#### Task directions:
Write the records below out in full, character for character, with no pictures.

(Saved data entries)
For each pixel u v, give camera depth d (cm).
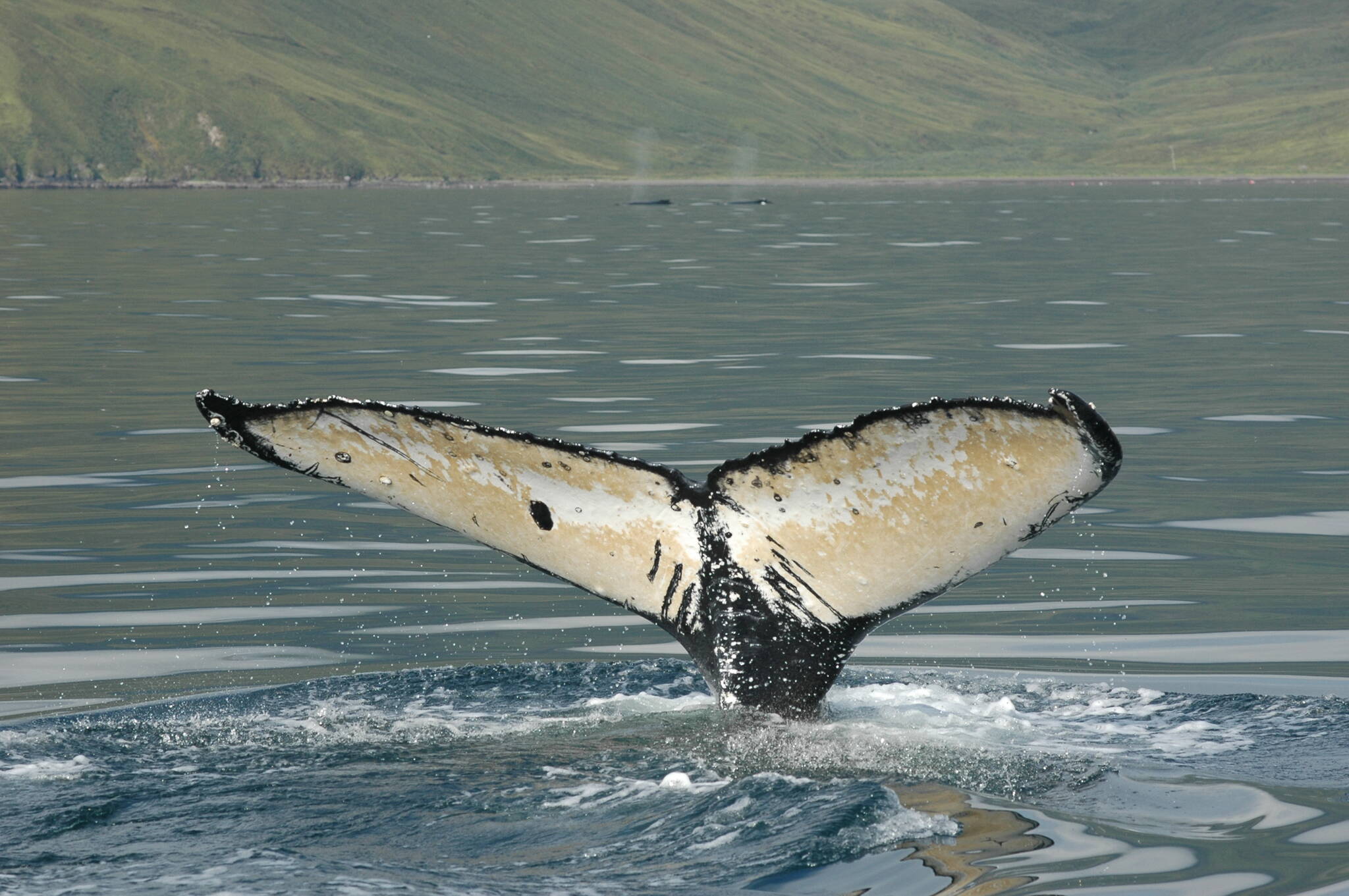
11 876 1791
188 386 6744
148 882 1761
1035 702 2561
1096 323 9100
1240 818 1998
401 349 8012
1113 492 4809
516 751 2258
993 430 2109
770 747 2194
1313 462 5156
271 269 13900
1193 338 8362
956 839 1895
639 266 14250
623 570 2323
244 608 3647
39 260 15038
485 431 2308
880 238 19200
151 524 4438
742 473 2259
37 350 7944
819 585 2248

#### Response below:
For each pixel u v, give camera depth d (cm).
11 876 1791
188 386 6744
148 882 1761
1035 702 2561
1096 323 9100
1240 818 1998
401 349 8012
1113 492 4809
516 751 2258
993 430 2109
770 747 2194
1313 462 5156
271 269 13900
1193 338 8362
956 839 1895
639 266 14250
623 570 2323
244 608 3647
39 260 15038
485 431 2308
880 238 19200
151 524 4438
742 473 2259
37 350 7944
819 585 2248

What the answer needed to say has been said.